In this paper, we introduce InstructSAM, a unified and streamlined framework designed for multi-instance segmentation under arbitrary instructions. We formulates instruction-driven instance segmentation as a set-structured query prediction problem and propose an explicit reasoning-to-instance query interface that elegantly bridges a vision-language model (VLM) and SAM3. Specifically, a bank of learnable instance queries is injected into the VLM and contextualized with instruction and visual information, enabling each query to serve as an instance-aware slot. A hybrid-attention mechanism further promotes interaction among these queries, visual tokens, and instruction tokens, improving instance enumeration and reducing duplicate predictions. The resulting LLM-conditioned queries are projected into SAM3's detector query space to drive accurate multi-instance segmentation in a single forward pass. This design equips SAM3 with high-level instruction understanding, compositional reasoning, and instance-level set prediction without modifying its core architecture. To support training and evaluation, we further construct Inst2Seg, a high-quality and large-scale instruction-based instance segmentation dataset and benchmark that couples free-form instructions with instance-level masks.
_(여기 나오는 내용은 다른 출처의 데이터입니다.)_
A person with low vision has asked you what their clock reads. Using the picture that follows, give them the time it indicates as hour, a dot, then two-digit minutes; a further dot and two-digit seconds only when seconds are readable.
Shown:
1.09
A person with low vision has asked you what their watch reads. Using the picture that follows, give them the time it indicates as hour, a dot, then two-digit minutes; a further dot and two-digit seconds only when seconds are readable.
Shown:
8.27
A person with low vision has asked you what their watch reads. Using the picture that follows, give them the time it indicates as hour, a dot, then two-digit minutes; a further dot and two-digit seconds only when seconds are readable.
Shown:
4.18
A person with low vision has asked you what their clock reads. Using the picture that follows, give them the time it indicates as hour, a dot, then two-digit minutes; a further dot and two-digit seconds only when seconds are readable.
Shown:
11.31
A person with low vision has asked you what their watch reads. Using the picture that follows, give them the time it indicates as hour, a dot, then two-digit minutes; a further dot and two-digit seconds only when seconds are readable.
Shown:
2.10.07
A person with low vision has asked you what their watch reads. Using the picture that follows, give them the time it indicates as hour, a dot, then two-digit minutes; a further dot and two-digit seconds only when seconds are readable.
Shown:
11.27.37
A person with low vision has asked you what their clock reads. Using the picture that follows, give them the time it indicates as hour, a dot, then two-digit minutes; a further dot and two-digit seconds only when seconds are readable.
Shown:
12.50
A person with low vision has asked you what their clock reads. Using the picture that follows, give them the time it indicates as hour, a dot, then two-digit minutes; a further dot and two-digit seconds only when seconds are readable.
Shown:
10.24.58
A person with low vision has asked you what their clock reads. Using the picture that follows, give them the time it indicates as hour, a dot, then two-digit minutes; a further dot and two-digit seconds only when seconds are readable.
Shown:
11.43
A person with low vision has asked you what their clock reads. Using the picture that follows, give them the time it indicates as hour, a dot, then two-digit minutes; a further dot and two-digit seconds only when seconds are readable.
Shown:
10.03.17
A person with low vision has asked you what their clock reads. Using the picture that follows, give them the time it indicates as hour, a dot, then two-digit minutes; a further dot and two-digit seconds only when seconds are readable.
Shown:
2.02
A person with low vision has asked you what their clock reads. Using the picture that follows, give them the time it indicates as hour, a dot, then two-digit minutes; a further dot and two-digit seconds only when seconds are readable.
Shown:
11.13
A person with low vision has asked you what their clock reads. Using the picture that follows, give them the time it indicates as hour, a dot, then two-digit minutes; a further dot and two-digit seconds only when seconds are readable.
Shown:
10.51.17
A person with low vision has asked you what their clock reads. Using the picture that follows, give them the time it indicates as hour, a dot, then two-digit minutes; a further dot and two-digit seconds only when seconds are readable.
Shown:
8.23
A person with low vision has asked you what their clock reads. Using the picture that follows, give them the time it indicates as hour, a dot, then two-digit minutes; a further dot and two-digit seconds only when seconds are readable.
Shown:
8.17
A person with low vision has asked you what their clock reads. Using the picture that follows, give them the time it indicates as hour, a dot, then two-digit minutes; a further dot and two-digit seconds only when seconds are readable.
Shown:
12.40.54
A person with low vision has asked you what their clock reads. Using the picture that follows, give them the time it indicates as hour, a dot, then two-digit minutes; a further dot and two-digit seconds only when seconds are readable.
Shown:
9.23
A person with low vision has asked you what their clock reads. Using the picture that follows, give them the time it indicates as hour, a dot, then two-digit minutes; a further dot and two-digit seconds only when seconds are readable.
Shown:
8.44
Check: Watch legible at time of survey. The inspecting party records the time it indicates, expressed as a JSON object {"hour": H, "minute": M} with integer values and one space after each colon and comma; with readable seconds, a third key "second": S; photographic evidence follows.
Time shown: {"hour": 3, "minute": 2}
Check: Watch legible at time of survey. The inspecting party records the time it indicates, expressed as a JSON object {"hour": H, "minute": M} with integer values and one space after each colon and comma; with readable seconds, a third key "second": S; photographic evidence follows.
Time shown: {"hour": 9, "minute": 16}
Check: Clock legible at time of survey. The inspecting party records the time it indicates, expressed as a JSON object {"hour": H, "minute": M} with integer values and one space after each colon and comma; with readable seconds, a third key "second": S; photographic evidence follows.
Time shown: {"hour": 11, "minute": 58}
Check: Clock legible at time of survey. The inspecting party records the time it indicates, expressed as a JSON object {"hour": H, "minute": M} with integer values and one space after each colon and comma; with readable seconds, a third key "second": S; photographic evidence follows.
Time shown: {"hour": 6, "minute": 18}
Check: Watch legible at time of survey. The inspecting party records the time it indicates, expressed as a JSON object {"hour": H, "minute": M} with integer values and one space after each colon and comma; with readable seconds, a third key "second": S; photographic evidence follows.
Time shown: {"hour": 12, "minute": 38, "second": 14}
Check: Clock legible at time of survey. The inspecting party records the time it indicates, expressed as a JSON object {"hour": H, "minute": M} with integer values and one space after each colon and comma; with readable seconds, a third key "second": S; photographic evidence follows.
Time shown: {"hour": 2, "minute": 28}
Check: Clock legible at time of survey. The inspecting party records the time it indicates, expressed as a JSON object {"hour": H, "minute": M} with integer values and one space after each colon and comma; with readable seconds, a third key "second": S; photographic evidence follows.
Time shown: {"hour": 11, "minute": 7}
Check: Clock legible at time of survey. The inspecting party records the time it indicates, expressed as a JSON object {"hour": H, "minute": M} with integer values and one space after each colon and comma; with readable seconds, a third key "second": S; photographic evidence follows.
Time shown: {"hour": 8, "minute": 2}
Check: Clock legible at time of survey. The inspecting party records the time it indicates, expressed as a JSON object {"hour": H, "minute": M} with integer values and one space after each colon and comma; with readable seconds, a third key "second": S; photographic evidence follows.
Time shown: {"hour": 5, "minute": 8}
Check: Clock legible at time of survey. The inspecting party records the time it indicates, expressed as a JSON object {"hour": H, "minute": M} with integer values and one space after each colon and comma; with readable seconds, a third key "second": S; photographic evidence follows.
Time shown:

Extensive experiments show that only 2B-scale InstructSAM achieves strong results across complex instruction-driven and phrase-level referring segmentation benchmarks, outperforming prior end-to-end methods and SAM3's agentic pipeline while enabling efficient single-pass multi-instance prediction.